___ Отрывок ___
Известна фраза Искандера о том, что юмор – это оставленный след человека, который заглянул в пропасть и отползает обратно. Сью Таунсенд говорила, что это лучшее определение юмора, из ей известных. «Должно быть, его дал великий писатель», – говорила она.

 Действительно, южанин на севере – это человек, который столкнулся с экзистенциальной катастрофой. Жванецкий, например, пожалуйста. Жванецкий в Петербурге, Бабель в Петербурге. Говорил же Бабель: «Мы все уезжаем из Одессы. А надо бы вернуться». Но вернуться, к сожалению, нельзя.

«Кто из нынешних российских авторов достоин Нобелевской премии?» Из пишущих по-русски, безусловно, русскоязычные поэты Украины. Их довольно много, тут богатый выбор. Но из авторов, живущих в России, трудно сказать. Про Петрушевскую я уже говорил. Мне кажется, это должен быть автор, который нанес бы нынешнюю Россию на мировую литературную карту, но пока я такого автора не вижу. Разве что Сорокин, хотя все-таки Сорокин во многом пользуется наработками соцреализма. А вот человек, который нашел бы новый язык для современной России, такую страшную смесь военного канцелярита, шансонной романсовости, телевизионной пошлости, кровавых каких-то реалий, – я не знаю пока такого человека. Вот если бы  у нас был свой Иван Макаров. Но Макарову легче, он на правой стороне. А вот на неправой стороне такое написать… Я не знаю, кто это может быть.
___ Исходный список ___
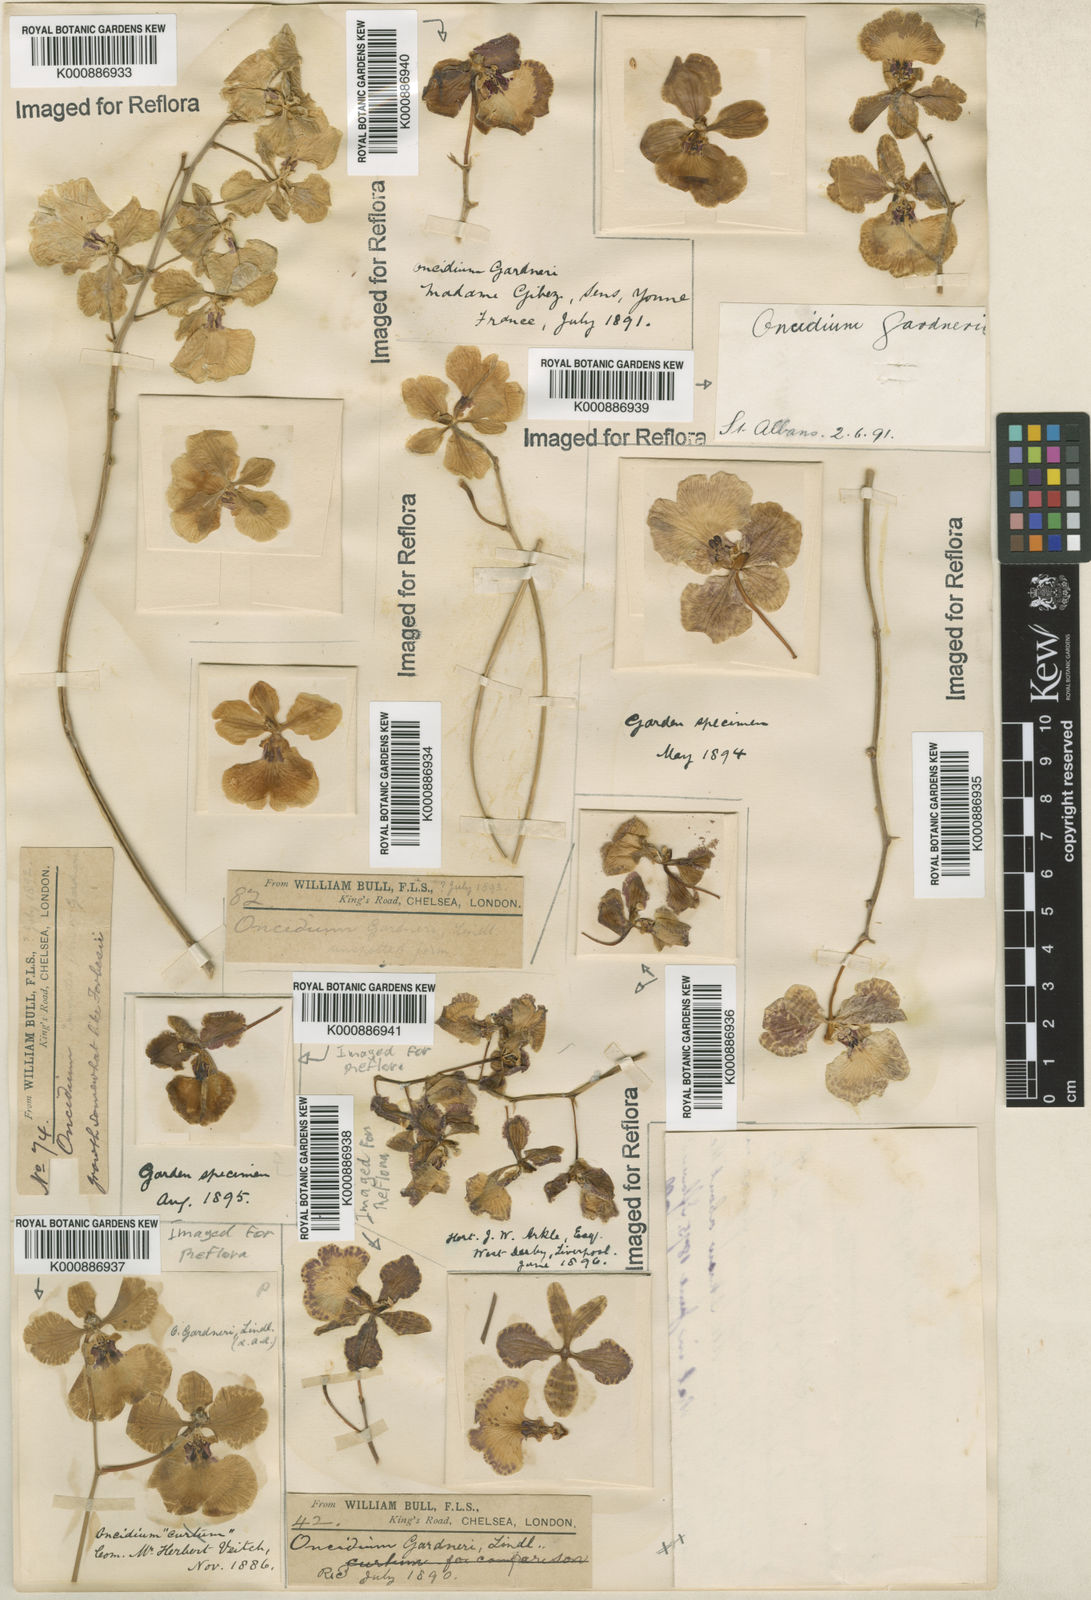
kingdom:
___
- Условие задания
Продолжите отрывок о писателях и Нобелевской премии, начав сразу после его последней фразы.

- Ответ
Думаю, что этот языковой синтез может родиться по итогам того, что мы сегодня наблюдаем. 

«Русская поэзия нашего времени – можно ли сказать, что это Бронзовый век? Оправдается ли ей не только мир, а хотя бы Россия перед богом?» Оправдается, конечно. Сейчас очень много великой поэзии первоклассной – и русскоязычной поэзии в Украине, и русскоязычной поэзии в России, которая всем пафосом, всей силой противопоставлена Z-поэзии  и официальной риторике.

Конечно, много. Есть классные образцы: слава богу, они издаются. Да и то, что я сам сейчас пишу, мне нравится.  Я довольно объективно себя оцениваю. Поэтому это время нас заставило договорить до конца то, о чем мы догадывались. Вот в этом его главный пафос. 

«Динамика развития Российской империи – от танца маленьких лебедей к танцу маленьких утят». Наверное, да.

«Что вы думаете о «Шоколадной войне» Кормье? Давать ли ее детям?» Детям в любом случае давать, потому что дети сами отличат хорошее от плохого. Но «Шоколадную войну» Кормье я не читал, представляете себе? Есть очень много книг, мимо которых я прошел. Теперь придется читать.

«Каким образом удалось напечатать «Сандро из Чегема» при советской власти? Ведь там советская власть показана, мягко говоря, с плохой стороны».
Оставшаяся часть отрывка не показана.